LOW-FRICTION PICKS
Best places I would take someone who says they hate camping
I would not try to convert them with a miserable, dusty, "this is real camping" weekend. I would pick a place where the view does some work, the logistics stay easy, and the whole trip feels more like a good outside evening than a test.
My Rule
Do not make camping the point. Make the view, food, sleep, or water the point.
Best Win
San Clemente because ocean sunsets forgive a lot of campground compromise.
Arizona Pick
Fool Hollow if they need showers, town nearby, and a campground that feels easy.
Avoid
Exposed dispersed spots, long dirt-road approaches, and any place where bad sleep is likely.
Do not start with the hard version
Some people hate camping because they have only done the annoying version: bad sleep, bad bathrooms, cold food, too much dust, and somebody insisting that discomfort is the point. I would rather stack the deck in the other direction first.
The first goal is not to make them love camping. It is to remove enough friction that they can notice what is good about being outside.
Best Easy WinSan Clemente State Beach is developed, obvious, and carried hard by the ocean view.
Best Arizona ComfortFool Hollow Lake is not rugged, which is exactly why it belongs here.

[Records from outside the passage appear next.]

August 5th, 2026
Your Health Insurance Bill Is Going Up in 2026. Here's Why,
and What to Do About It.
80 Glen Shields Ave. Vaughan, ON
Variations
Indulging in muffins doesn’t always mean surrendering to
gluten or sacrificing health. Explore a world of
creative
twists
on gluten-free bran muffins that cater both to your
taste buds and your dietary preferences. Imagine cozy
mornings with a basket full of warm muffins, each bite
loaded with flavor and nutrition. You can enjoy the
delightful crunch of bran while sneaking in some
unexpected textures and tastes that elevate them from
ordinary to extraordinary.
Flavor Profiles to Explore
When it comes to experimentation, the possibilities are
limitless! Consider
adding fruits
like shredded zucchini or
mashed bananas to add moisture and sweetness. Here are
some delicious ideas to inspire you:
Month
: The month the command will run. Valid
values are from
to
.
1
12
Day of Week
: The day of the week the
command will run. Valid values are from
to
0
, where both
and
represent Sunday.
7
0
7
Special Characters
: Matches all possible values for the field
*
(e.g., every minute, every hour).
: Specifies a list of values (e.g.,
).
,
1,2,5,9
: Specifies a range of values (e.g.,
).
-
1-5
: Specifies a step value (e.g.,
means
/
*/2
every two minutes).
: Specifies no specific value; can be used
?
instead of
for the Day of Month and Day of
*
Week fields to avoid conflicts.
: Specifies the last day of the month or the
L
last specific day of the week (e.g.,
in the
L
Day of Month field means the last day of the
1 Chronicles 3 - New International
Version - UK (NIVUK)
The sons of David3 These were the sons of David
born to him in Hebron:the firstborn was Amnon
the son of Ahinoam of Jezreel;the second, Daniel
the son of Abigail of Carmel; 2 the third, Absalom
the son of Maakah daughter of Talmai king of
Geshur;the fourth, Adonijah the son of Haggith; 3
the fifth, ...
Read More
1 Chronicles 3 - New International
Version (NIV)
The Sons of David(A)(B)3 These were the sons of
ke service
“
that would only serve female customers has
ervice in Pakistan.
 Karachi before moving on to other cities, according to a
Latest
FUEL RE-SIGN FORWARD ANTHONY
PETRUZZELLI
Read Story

Best Quiet SurpriseLakeview at Parker Canyon has enough calm and water nearby to make camp feel gentler.
What I would optimize for
- A view or water feature that makes the trip feel immediately worth it.
- Bathrooms and services that do not become the main story.
- A short enough commitment that leaving early does not feel like failure.
- Good chairs, good food, and a sleep setup that is not an afterthought.
What I would avoid
- Dispersed spots where the whole trip depends on finding the right pullout.
- Windy, exposed sites that make every small task irritating.
- Trips where the bathroom plan requires confidence they do not have yet.
- Anything that turns "I hate camping" into "see, I told you."
The real pitch
I would sell the trip honestly: one night, good food, a real view, comfortable sleep, and no heroic expectations. If they still hate it, fine. But at least they hated a fair version of camping, not the punishment version.